**** Working data

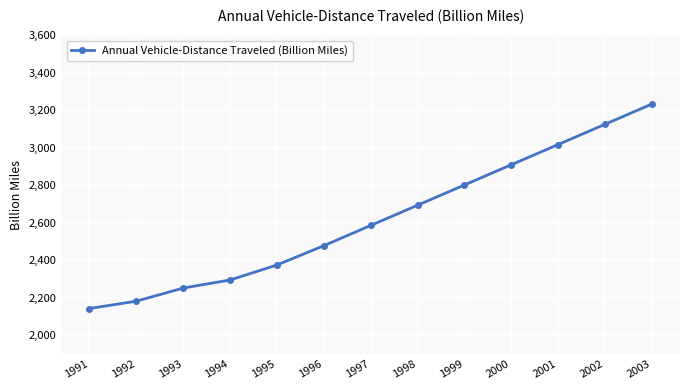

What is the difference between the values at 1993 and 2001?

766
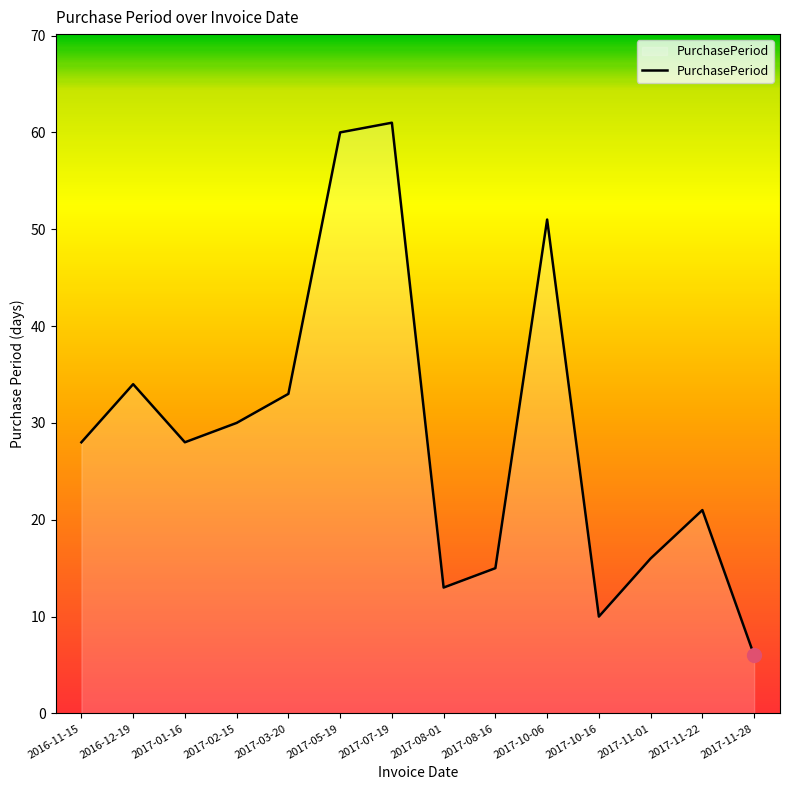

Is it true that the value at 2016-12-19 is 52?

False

********
**** Working data

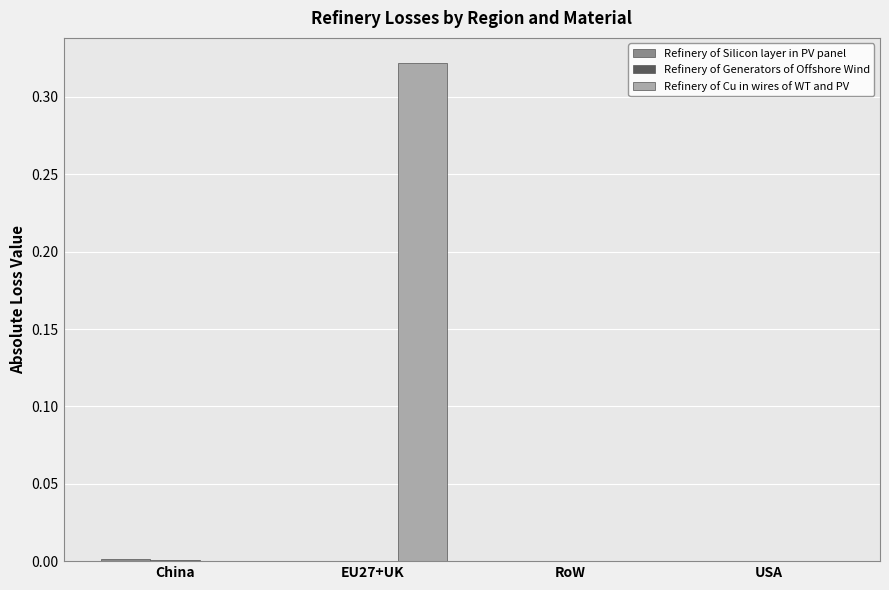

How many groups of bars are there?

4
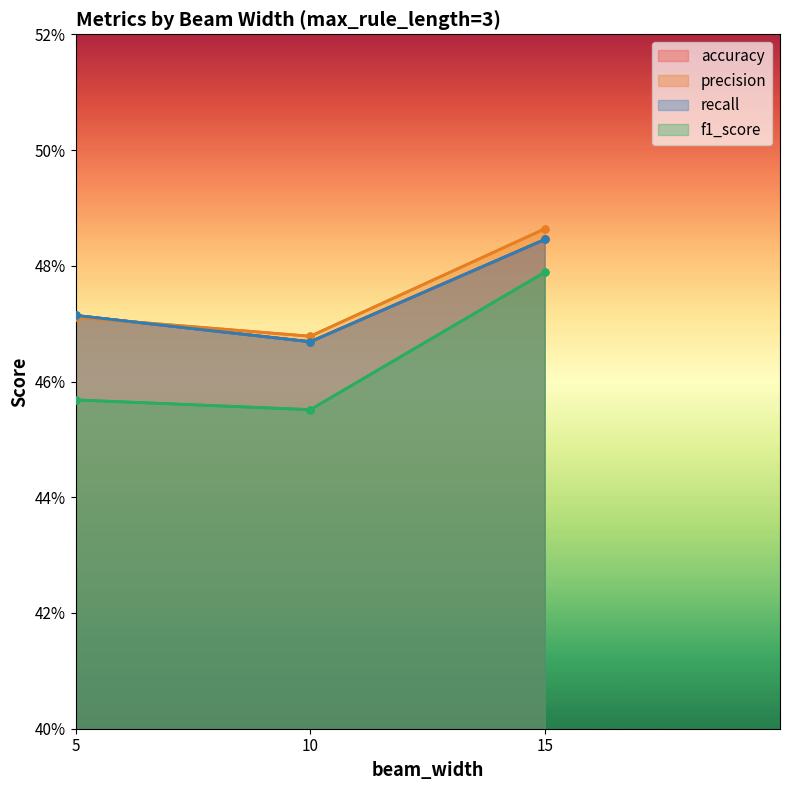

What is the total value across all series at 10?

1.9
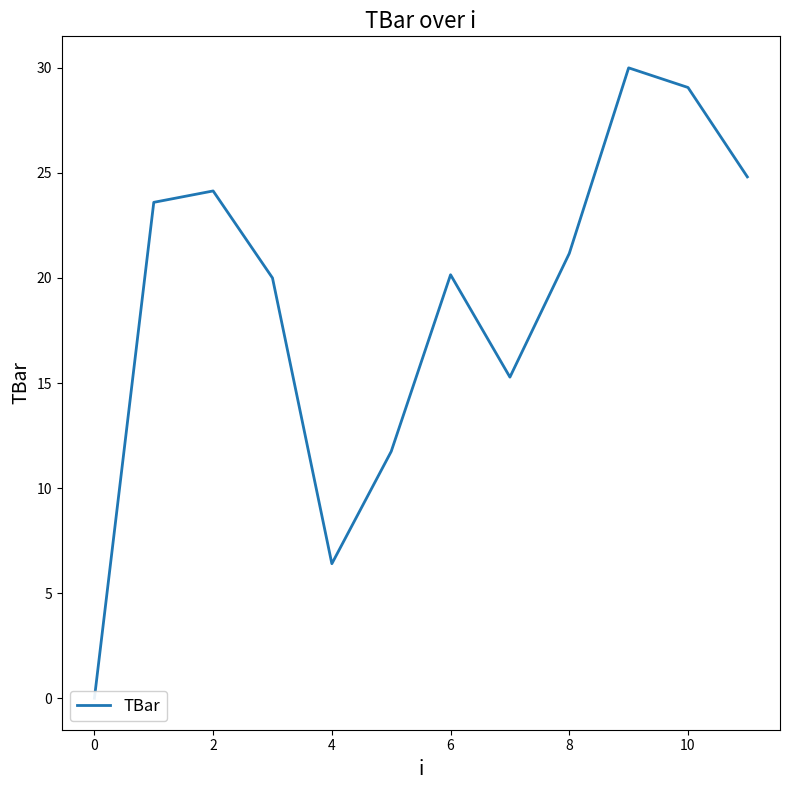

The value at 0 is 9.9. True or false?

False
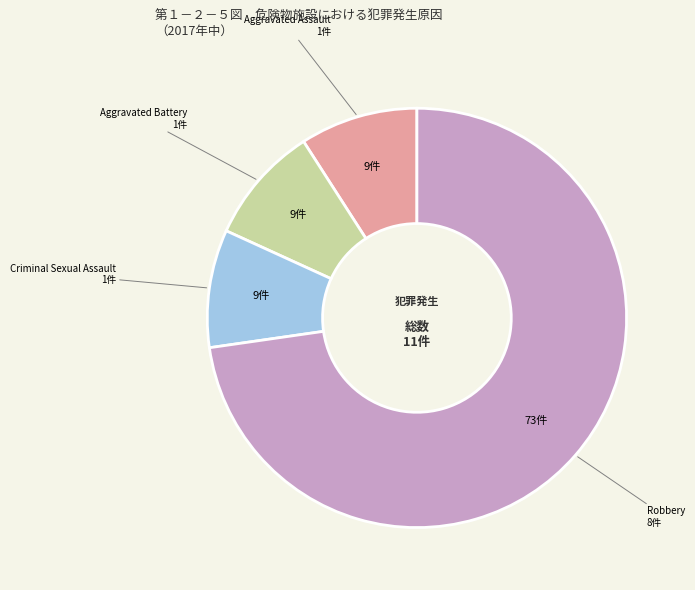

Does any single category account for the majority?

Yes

********

• [Work order] Write the part of the records that opens with the line containing "What is the difference" and closes with the line containing "Is it true that", both included, as a JSON list of strings, one per line. Leave out blank lines and the pictures.

• [Response]
[
  "What is the difference between the values at 1993 and 2001?",
  "766",
  "Is it true that the value at 2016-12-19 is 52?"
]